Sorry, if you think America is going to burn up in the Apocalypse with all the other benighted sinners of this world, I’m not so sure you get my vote. Perdition is un-American. Besides, we don’t sin. Our country is nearly perfect by definition, or didn’t she get that far in elementary school?

So Bachmann thinks that nothing is more important than bringing sheep into the fold, eh? Nothing? Not even tax cuts? Deregulation? Eliminating the New Deal? Offshore drilling? Winning the war, honoring our warriors, abolishing public education?

Where stands Jehovah on the White House Easter Egg Roll, or the deification of Ronald Reagan, a graven image if ever there was one, even while he was a three-dimensional living being?

Bachmann’s primitive faith puts her at odds with true blue Americanism. In order to become president of USA Inc., it is, of course, absolutely de rigueur to profess a belief in God, but everybody knows you’re not really supposed to take it seriously. It’s strictly pro forma, like pretending to be happily married or liking sports. It’s just one of those things. The business community in general, and Wall Street in particular, doesn’t really want a fire and brimstone fundamentalist Christian in the Oval Office. Heavens no! A president waving a Bible around and screeching about the end times would scare investors and create uncertainty, to say the least. Mitt Romney will be acceptable to them only because his pro-business credentials outweigh his lukewarm Mormonism, which he politely keeps in the closet.

God is an accessory, like nice hair and a cell phone. It’s part of the required paraphernalia of an American political life. The peculiar demands of our demented, pop-culture democracy force you to toss some Jesus confetti around to pacify certain parts of the electorate once in a while, but that’s all. Don’t get crazy with it. The business of America is business, not saving souls. If Christ needs oil to fuel his chariot for the Second Coming, Exxon is interested, if not, not. In the meantime, keep the Rapture to yourself.

Bachmann, like most religious people, is a hypocrite. But of course she’s willing to shelve God’s commandments in favor of the temporal needs of Goldman Sachs and Raytheon, of Northrop-Grumman and ExxonMobil, if doing so will advance her career. And when the contradictions between her faith and her and ambition become too glaring, she does what most pious people do: she molds and manipulates the substance of her religion like a lump of Play-Doh until, as if by divine miracle, it perfectly conforms to her material self-interest.

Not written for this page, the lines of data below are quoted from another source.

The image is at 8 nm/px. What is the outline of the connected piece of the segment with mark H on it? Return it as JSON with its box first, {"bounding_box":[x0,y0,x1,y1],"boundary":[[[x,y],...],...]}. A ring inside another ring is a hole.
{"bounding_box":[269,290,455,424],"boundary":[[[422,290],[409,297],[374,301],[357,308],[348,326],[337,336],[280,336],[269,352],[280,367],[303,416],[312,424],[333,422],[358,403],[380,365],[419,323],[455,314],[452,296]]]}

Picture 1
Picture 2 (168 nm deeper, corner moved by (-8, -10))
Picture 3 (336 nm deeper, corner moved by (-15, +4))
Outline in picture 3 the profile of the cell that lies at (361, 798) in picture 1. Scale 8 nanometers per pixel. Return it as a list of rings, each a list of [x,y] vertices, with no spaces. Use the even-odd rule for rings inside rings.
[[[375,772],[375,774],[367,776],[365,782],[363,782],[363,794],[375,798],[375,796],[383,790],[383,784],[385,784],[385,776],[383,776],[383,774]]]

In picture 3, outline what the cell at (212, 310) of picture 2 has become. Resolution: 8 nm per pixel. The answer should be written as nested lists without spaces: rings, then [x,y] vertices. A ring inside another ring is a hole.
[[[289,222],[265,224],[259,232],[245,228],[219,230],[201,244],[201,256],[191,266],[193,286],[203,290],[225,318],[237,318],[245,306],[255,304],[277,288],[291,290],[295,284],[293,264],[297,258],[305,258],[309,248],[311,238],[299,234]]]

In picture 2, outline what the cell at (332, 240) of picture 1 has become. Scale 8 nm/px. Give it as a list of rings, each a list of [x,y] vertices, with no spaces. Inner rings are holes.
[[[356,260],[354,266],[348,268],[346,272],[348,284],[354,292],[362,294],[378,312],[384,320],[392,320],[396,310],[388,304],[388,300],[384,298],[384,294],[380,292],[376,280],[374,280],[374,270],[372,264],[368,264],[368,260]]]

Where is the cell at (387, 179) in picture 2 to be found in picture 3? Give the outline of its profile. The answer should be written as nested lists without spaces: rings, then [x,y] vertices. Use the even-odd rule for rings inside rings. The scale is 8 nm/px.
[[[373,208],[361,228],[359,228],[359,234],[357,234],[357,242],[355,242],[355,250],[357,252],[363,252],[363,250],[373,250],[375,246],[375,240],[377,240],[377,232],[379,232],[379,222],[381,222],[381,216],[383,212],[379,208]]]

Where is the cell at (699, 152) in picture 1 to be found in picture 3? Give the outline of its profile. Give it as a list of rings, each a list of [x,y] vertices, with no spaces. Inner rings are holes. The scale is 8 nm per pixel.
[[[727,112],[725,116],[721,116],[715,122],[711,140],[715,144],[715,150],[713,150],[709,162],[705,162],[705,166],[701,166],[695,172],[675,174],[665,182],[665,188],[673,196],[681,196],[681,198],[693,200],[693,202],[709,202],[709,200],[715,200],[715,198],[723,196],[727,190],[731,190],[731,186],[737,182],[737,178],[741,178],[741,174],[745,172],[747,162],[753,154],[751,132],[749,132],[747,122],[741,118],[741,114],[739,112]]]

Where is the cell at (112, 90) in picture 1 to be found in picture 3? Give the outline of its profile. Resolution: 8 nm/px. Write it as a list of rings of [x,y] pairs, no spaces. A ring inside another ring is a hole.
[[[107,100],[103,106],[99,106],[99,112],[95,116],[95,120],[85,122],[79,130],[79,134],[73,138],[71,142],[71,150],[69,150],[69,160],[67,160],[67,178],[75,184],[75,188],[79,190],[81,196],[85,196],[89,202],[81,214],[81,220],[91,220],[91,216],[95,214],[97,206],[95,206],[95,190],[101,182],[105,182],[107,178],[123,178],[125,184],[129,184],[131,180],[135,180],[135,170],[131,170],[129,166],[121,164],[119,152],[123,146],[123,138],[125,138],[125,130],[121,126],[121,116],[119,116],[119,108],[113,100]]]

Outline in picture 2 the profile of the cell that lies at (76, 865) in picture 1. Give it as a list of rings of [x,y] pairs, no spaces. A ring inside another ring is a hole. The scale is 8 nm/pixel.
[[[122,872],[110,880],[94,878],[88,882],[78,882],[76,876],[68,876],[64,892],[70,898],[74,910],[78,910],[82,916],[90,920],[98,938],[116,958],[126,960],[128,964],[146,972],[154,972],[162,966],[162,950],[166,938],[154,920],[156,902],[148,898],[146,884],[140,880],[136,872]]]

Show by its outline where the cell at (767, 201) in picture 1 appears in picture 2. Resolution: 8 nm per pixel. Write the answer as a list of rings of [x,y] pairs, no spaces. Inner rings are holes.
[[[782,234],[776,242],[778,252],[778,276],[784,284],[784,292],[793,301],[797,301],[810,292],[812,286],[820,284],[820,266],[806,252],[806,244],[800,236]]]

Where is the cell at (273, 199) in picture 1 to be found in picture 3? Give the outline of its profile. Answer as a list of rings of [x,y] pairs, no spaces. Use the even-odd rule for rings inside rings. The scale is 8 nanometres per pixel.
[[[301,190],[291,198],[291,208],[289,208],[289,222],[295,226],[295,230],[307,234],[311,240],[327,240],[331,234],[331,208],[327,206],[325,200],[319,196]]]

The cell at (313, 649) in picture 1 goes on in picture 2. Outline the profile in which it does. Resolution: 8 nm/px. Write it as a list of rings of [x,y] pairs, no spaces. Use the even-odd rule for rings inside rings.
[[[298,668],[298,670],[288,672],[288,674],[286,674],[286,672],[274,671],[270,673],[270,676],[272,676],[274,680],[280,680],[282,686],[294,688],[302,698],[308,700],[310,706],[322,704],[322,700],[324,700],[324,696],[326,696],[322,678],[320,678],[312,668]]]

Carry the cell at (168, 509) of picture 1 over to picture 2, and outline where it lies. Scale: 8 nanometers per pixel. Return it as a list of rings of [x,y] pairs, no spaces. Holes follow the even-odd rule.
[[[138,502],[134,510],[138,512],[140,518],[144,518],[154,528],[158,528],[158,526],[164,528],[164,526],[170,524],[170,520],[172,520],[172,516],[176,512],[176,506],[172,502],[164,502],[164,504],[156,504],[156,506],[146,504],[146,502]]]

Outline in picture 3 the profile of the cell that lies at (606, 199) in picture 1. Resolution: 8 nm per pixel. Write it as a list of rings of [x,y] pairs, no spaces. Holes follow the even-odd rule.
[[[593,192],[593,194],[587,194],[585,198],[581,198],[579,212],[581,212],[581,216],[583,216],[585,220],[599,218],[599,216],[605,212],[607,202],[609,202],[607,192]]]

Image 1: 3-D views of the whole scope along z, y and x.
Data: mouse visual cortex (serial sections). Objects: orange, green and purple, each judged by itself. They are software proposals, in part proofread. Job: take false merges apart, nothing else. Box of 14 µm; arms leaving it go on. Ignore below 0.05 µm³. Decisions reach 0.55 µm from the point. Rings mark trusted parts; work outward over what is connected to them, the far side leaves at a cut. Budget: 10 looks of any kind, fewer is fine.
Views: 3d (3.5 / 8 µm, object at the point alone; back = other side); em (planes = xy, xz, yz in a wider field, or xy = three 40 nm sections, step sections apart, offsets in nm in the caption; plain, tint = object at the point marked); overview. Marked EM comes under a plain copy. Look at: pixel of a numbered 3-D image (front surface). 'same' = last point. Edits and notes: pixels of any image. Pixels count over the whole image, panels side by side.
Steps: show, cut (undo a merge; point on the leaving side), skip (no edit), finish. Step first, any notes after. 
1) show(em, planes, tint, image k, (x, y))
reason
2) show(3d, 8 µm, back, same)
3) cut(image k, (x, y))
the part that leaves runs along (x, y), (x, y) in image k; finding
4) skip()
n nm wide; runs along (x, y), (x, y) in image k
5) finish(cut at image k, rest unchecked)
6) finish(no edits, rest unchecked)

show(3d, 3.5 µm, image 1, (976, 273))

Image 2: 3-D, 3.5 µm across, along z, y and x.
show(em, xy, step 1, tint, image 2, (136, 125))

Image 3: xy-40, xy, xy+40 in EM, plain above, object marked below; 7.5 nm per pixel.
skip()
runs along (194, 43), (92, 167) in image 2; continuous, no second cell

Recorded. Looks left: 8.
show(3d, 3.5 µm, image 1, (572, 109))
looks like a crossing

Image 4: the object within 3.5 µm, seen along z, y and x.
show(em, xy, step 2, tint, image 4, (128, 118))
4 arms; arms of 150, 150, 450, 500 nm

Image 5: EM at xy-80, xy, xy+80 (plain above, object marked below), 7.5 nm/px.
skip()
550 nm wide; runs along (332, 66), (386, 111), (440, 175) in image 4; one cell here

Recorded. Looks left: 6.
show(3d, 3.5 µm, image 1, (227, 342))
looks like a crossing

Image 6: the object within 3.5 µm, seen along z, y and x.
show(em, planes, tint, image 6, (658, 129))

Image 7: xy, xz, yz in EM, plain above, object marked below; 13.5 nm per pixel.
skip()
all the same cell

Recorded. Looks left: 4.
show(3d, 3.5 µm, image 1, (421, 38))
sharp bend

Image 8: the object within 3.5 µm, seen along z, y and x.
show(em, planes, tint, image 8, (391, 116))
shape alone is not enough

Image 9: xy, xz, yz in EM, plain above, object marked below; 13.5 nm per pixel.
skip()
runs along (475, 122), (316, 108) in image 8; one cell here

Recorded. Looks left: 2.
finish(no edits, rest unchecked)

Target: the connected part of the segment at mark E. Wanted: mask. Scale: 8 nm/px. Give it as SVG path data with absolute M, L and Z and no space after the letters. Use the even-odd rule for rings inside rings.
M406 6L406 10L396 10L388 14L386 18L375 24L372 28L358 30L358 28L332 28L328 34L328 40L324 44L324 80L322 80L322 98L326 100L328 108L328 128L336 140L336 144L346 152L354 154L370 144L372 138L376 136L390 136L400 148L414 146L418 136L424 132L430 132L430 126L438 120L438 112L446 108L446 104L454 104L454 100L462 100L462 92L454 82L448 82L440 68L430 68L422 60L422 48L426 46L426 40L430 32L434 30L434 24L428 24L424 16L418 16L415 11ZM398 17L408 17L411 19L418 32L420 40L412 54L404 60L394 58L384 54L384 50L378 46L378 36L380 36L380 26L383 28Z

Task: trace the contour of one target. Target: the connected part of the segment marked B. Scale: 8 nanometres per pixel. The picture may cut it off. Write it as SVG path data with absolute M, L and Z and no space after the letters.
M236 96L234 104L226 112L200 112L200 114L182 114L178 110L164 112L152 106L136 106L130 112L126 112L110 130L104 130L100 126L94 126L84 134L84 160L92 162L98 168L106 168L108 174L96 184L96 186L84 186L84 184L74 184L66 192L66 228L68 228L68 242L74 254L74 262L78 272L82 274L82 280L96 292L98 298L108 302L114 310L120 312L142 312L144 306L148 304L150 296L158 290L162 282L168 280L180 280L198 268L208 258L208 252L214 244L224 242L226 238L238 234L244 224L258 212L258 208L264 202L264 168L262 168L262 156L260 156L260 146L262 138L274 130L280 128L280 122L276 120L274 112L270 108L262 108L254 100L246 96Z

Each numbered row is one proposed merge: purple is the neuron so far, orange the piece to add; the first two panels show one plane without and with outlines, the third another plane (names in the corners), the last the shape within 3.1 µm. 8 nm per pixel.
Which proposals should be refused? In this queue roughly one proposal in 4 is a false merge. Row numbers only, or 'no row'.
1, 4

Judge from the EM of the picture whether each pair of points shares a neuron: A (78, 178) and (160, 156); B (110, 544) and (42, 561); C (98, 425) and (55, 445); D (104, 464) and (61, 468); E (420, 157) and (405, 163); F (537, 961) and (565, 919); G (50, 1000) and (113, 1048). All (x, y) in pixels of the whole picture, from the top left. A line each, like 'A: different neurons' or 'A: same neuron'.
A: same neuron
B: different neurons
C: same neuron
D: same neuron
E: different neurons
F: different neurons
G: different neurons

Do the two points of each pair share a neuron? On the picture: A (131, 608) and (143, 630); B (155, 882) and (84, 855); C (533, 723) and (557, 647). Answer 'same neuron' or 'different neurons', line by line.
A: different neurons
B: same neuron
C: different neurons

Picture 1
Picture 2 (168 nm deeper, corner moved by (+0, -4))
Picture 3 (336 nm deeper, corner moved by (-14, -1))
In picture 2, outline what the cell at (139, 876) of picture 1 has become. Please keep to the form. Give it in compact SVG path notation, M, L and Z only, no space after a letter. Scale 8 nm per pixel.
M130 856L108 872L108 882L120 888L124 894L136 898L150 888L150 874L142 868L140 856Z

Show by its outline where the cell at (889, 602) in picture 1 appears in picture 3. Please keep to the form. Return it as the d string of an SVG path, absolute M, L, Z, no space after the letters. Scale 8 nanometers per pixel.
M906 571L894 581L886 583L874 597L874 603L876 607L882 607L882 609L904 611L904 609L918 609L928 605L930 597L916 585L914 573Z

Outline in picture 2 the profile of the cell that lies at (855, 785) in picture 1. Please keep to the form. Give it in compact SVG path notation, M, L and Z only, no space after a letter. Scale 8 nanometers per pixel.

But Bachman is more than just a shrewd and cynical opportunist. She sincerely believes in her neo-medieval theology. She has to. Religion offers the only professionally safe, socially acceptable way to justify her hatred of the gays. If you kick away the prop of faith, her homophobia loses its divine sanction and reveals itself for what is really is, crude and simple prejudice. Poor Michele could no longer hide behind Jehovah’s beard. She would be exposed as the mean and possibly crazy bigot that she is. Even the thickest, most bovine voter, in between episodes of America’s Got Talent and The Marriage Ref, might begin to sense something sinisterly amiss with that wild-eyed loon, even if she is fun to watch on TV.

Anyone who nourishes that kind of deeply rooted hatred against anything, be it against gays, Muslims, lawyers, mosquitoes, cabbies, broccoli, country music (guilty!), anything, lacks the temperament to be president and should never be entrusted with power of any kind (see Nixon, Richard).